Fastmail just shipped an MCP server at api.fastmail.com/mcp, and it's the kind of move the AI agent space needs more of. Instead of bolting a chatbot onto your inbox, Fastmail built an API endpoint that lets you connect your own AI client to your email, calendar, and contacts. You authenticate via OAuth and pick from three access levels: read-only, write, or send. Done.

Founder and CTO Rob Mueller is clear: Fastmail hasn't integrated AI into its platform. The MCP server is just another protocol endpoint, sitting alongside IMAP, CalDAV, and CardDAV, except designed for AI models. Users who don't care about AI notice nothing different.

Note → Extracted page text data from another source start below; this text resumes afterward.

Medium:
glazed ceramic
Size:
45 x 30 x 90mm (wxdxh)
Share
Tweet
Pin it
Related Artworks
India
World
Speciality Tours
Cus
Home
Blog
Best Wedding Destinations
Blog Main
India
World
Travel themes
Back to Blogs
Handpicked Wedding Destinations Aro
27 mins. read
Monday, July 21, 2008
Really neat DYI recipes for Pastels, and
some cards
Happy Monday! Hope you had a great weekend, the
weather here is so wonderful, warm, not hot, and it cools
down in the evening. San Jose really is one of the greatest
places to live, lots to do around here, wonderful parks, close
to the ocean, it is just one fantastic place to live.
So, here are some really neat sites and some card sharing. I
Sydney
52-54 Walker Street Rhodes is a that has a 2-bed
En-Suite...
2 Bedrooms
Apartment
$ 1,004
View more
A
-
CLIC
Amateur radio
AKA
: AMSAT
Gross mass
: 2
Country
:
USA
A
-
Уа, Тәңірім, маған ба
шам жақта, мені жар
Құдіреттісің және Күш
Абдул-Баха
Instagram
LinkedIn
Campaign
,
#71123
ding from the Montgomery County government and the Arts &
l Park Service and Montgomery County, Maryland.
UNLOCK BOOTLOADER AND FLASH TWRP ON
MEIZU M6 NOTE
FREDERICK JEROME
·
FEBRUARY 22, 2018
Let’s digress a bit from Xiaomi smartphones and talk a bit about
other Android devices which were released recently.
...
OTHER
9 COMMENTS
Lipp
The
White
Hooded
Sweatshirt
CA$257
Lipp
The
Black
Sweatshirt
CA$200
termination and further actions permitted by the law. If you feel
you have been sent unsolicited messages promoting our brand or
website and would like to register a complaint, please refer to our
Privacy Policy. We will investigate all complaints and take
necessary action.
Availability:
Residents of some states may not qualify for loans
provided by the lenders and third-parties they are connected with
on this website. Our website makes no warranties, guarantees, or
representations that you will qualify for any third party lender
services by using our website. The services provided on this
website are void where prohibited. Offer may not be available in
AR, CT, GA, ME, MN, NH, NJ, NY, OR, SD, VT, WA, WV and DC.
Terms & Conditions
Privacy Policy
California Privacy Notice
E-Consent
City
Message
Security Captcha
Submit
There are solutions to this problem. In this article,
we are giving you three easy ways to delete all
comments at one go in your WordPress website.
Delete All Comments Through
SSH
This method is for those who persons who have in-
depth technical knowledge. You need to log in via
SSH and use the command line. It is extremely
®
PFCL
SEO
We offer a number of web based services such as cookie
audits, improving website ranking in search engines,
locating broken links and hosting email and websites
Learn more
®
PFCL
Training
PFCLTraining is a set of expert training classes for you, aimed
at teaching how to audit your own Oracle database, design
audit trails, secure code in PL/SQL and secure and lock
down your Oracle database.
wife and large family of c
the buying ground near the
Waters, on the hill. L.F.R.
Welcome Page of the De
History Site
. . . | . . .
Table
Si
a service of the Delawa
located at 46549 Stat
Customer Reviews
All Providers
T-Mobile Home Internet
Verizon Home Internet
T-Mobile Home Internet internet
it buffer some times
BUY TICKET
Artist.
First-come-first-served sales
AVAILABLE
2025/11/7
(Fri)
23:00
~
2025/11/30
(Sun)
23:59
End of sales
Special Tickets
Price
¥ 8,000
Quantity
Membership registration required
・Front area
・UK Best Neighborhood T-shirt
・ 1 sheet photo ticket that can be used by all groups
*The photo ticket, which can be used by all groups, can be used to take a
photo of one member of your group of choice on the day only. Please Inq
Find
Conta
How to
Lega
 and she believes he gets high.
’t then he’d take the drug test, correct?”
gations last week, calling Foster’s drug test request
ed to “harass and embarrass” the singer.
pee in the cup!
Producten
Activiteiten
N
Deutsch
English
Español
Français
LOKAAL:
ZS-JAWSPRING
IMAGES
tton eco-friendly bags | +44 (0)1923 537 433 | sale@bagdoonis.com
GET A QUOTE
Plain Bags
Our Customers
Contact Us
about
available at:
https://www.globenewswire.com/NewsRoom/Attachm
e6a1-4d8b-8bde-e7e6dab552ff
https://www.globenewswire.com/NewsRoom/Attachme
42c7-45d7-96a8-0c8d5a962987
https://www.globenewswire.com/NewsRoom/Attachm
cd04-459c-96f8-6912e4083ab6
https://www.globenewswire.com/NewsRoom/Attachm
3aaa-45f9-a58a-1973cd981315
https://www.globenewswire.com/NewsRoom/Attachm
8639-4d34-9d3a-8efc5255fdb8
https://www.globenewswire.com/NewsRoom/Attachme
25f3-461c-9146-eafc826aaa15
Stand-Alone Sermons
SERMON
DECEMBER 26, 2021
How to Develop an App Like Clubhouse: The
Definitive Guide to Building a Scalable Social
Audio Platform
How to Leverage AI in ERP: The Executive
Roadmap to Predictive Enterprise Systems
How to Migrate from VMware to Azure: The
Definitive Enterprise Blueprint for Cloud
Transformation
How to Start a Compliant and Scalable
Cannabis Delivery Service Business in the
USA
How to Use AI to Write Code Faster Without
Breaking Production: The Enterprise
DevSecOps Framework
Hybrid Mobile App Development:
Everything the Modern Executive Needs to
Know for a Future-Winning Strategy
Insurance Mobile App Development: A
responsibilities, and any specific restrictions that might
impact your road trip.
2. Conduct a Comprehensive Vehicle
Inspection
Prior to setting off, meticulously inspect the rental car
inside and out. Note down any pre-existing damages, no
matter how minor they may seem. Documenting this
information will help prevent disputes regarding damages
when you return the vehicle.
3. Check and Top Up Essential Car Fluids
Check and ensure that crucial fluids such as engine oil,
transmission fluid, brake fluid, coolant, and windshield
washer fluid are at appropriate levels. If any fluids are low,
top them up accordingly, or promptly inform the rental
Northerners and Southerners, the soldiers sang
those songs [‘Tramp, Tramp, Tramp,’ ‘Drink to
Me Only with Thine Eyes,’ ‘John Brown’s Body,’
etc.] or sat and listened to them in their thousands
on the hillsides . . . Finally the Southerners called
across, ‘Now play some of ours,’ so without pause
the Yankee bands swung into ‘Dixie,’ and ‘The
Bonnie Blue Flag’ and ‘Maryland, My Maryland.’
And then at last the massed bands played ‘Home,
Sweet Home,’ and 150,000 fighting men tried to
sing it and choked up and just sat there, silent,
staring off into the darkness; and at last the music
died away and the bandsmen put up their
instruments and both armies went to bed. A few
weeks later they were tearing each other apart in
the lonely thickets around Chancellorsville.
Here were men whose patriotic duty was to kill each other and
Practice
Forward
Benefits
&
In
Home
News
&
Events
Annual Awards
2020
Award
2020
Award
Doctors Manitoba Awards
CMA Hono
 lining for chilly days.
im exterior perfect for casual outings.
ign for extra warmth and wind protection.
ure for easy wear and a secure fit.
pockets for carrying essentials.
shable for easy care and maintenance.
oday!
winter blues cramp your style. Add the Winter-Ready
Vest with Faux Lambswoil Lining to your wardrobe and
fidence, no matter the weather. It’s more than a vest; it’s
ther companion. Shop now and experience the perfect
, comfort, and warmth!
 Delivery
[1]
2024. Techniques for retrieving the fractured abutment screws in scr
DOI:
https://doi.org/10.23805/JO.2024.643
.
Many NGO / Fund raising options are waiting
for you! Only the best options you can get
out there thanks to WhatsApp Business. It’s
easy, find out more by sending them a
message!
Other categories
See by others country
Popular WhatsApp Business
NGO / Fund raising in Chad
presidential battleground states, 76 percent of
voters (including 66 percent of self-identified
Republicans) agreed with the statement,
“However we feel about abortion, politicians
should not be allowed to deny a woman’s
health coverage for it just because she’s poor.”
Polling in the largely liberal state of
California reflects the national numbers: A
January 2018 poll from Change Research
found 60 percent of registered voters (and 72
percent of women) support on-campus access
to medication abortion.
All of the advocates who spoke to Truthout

Mueller frames this as two competing philosophies. The first, favored by Microsoft and Google, embeds AI directly into each app. Outlook gets Copilot, Gmail gets Smart Compose, and neither knows anything about the other. Each app gets its own AI. All scattered, all siloed. The second approach, enabled by MCP, lets you pick your AI. That AI becomes a persistent interface reaching across every connected service, pulling context together. Given that Google is simultaneously the biggest webapp provider, an AI provider, and the world's largest advertiser, their lack of Gemini MCP support isn't exactly surprising.

The MCP standard is driven by Anthropic with OpenAI on board. Fastmail's bet is that open protocols beat walled gardens. For anyone building or tracking AI agents, this is a signal the infrastructure for cross-service orchestration is getting serious.